Zitierter Textauszug ->

- - - - -

Braunzonenkonzert in links-besetztem Haus?

Am 11.03.2017 sollen drei Bands mit zweifelhaften Hintergrund in dem besetzten Haus „Trebbe 12“ in Luckenwalde (Brandenburg) auftreten. Sie stammen aus Magdeburg, Bremerhaven, Wismar und spielten auch schon in dem besetzten Haus. Beworben wird das Konzert unter anderem vom ungarischen Ableger des neonazistischen Musiknetzwerks „Blood & Honour“.

Die Trebbe 12

Veranstaltungsflyer für Oi-Konzert in der Trebbe 12

Die „Trebbe 12“, in der Trebbiner Straße in Luckenwalde, wurde im Jahr 2000 von Jugendlichen und jungen Erwachsenen besetzt. Die Nutzerschaft der „Trebbe 12“ rühmt sich damit, dass man weiterhin keinen Vertrag und somit noch einen Besetzerstatus habe. Neben einem Konzertraum und einer Kneipe hat das Objekt Wohnräume für bis zu 20 Menschen.
Inzwischen scheint man sich vom ursprünglich linken Anspruch des alternativen Lebens und des Freiraums „emanzipatorischen Austausches“, wie es auf der Webseite heißt, distanziert zu haben. Bei vergangenen Konzerten gab man Flugblätter als Werbemittel heraus, auf denen vor politischer Unkorrektheit gewarnt wurde. Gleichzeitig nutzte man das antifaschistische Symbol, bei dem ein Hakenkreuz in einen Mülleimer entsorgt wird, und erweiterte es um das kommunistische Symbol dem Hammer und der Sichel. Sie beziehen dabei Position gegen sog. „Extremismus“, bzw. sehen sich als ein Raum, der frei von Politik sein soll.

- - - - -

Gegebene Daten ->
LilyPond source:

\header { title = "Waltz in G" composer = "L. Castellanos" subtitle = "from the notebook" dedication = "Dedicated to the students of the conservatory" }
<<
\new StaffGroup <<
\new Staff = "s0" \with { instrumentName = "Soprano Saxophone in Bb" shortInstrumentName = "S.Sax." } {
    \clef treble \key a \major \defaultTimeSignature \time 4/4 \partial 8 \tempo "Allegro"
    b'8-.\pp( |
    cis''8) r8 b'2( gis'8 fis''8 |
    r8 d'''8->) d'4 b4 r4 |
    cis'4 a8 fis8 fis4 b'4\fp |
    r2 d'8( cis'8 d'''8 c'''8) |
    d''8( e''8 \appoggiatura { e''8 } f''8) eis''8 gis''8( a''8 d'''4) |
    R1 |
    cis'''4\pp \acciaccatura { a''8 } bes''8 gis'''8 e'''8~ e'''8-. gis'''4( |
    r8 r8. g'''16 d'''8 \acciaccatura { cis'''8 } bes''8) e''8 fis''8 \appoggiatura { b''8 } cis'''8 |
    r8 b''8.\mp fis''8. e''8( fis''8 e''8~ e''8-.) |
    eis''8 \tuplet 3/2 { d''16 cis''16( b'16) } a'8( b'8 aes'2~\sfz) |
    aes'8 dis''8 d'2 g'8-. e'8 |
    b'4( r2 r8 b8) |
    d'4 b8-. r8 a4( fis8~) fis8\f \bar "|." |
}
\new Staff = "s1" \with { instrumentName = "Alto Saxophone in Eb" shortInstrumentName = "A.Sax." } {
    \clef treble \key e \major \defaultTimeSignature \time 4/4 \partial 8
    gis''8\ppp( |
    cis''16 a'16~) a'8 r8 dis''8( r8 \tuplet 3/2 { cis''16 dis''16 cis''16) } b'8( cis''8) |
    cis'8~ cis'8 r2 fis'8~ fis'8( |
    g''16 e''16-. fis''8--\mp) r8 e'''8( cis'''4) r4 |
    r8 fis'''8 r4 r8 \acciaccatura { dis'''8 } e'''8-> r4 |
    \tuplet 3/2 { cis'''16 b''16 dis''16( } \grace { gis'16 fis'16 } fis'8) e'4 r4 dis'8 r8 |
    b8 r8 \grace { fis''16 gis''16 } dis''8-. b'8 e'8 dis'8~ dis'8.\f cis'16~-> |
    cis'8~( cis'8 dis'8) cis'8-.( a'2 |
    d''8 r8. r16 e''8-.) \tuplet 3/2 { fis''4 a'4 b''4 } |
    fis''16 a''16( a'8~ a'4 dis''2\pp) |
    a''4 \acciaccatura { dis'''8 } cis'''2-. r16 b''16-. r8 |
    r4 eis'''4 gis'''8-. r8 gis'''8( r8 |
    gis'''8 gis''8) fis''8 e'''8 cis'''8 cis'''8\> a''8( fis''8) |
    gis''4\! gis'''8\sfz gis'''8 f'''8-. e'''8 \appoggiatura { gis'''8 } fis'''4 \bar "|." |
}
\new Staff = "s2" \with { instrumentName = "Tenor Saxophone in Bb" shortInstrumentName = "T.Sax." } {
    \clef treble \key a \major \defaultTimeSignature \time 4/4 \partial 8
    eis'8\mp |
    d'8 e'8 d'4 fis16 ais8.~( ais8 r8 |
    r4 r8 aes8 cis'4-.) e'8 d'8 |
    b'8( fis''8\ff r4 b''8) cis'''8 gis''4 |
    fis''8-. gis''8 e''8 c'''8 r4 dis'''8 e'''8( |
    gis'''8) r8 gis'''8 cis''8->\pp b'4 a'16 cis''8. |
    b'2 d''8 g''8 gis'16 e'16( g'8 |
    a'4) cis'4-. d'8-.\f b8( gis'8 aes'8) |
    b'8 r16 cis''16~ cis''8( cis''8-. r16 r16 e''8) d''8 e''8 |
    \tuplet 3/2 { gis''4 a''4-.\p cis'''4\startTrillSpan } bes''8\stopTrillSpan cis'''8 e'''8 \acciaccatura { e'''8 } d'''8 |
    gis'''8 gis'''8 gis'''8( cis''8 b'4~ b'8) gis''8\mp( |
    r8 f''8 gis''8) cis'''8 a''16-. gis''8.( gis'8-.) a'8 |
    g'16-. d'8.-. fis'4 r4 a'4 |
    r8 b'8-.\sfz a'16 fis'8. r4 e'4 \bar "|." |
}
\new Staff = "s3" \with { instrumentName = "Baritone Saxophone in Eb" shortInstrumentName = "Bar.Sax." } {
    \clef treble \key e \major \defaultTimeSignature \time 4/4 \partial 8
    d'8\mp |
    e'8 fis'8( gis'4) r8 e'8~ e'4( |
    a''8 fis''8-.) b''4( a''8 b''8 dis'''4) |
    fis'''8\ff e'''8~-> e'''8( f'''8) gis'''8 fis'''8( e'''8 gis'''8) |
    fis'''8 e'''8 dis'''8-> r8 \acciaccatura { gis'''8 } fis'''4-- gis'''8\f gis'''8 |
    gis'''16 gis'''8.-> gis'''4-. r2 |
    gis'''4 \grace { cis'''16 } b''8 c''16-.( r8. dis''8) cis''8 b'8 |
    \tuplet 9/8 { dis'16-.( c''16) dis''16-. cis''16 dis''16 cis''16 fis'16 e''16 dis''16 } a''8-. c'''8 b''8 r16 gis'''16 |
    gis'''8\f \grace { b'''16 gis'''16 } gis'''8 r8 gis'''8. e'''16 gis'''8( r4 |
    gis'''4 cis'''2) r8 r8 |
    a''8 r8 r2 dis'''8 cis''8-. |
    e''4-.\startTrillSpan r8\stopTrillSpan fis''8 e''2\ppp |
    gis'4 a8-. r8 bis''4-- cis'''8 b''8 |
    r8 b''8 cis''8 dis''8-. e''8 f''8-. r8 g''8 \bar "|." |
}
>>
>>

- - - - -

Deine Aufgabe -> Gib den Textauszug über die Trebbe 12 vollständig und wortgetreu wieder. Die Zeilen werden hier nicht gebraucht.

Richtige Lösung ->
Braunzonenkonzert in links-besetztem Haus?

Am 11.03.2017 sollen drei Bands mit zweifelhaften Hintergrund in dem besetzten Haus „Trebbe 12“ in Luckenwalde (Brandenburg) auftreten. Sie stammen aus Magdeburg, Bremerhaven, Wismar und spielten auch schon in dem besetzten Haus. Beworben wird das Konzert unter anderem vom ungarischen Ableger des neonazistischen Musiknetzwerks „Blood & Honour“.

Die Trebbe 12

Veranstaltungsflyer für Oi-Konzert in der Trebbe 12

Die „Trebbe 12“, in der Trebbiner Straße in Luckenwalde, wurde im Jahr 2000 von Jugendlichen und jungen Erwachsenen besetzt. Die Nutzerschaft der „Trebbe 12“ rühmt sich damit, dass man weiterhin keinen Vertrag und somit noch einen Besetzerstatus habe. Neben einem Konzertraum und einer Kneipe hat das Objekt Wohnräume für bis zu 20 Menschen.
Inzwischen scheint man sich vom ursprünglich linken Anspruch des alternativen Lebens und des Freiraums „emanzipatorischen Austausches“, wie es auf der Webseite heißt, distanziert zu haben. Bei vergangenen Konzerten gab man Flugblätter als Werbemittel heraus, auf denen vor politischer Unkorrektheit gewarnt wurde. Gleichzeitig nutzte man das antifaschistische Symbol, bei dem ein Hakenkreuz in einen Mülleimer entsorgt wird, und erweiterte es um das kommunistische Symbol dem Hammer und der Sichel. Sie beziehen dabei Position gegen sog. „Extremismus“, bzw. sehen sich als ein Raum, der frei von Politik sein soll.